查看官网介绍为 docker 和 kubelet 服务中的 cgroup 驱动不一致,有两种方法
方式一:驱动向 docker 看齐
方式二:驱动为向 kubelet 看齐
如果docker 不方便重启则统一向 kubelet看齐,并重启对应的服务即可
解决方式
docker 配置文件
这里采取的是方式二,docker 默认驱动为 cgroupfs ,只需要添加
“exec-opts”: [
“native.cgroupdriver=systemd”
],
修改后配置文件
root@controlplane:~# cat /etc/docker/daemon.json
{
"exec-opts": [
"native.cgroupdriver=systemd"
],
"bip":"172.12.0.1/24",
"registry-mirrors": [
"http://docker-registry-mirror.kodekloud.com"
]
}
重启docker
systemctl restart docker
kublete 配置文件
grep 截取一下,可以看得出来kubelet默认 cgoup 驱动为systemd
root@controlplane:~# cat /var/lib/kubelet/config.yaml |grep group
cgroupDriver: systemd
修改后重置并重新初始化可正常初始化
kubeadm reset && kubeadm init
成功后提示
Your Kubernetes control-plane has initialized successfully!

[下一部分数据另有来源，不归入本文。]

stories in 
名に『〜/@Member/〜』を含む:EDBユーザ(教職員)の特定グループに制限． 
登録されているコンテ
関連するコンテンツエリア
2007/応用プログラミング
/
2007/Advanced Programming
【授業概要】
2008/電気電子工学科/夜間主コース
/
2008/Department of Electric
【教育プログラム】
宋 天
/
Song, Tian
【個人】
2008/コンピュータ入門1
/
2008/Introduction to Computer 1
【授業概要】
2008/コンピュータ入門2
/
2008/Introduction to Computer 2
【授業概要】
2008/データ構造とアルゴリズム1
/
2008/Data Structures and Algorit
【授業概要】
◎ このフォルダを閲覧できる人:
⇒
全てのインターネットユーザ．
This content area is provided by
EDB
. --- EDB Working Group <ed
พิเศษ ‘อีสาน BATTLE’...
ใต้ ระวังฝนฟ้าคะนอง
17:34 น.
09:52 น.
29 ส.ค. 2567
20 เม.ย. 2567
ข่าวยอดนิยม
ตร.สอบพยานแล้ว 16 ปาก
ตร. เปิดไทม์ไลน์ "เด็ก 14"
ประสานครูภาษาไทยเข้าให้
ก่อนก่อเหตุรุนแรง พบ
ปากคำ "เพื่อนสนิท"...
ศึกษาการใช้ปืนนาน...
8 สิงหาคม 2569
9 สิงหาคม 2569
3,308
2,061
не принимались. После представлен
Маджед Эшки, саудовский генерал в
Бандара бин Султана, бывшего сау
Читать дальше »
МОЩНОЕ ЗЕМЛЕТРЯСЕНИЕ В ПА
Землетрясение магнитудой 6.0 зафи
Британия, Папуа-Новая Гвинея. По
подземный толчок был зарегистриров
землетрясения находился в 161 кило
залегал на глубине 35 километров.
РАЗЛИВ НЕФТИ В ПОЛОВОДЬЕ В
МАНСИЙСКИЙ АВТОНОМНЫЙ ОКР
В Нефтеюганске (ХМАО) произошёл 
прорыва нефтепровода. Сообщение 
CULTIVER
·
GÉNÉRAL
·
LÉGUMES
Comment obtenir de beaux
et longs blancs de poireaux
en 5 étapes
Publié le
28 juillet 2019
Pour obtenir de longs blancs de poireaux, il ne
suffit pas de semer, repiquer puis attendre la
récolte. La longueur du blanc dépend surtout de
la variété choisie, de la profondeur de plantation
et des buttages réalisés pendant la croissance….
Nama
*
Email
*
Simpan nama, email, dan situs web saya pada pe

To start using your cluster, you need to run the following as a regular user:
mkdir -p $HOME/.kube
sudo cp -i /etc/kubernetes/admin.conf $HOME/.kube/config
sudo chown $(id -u):$(id -g) $HOME/.kube/config
Alternatively, if you are the root user, you can run:
export KUBECONFIG=/etc/kubernetes/admin.conf
You should now deploy a pod network to the cluster.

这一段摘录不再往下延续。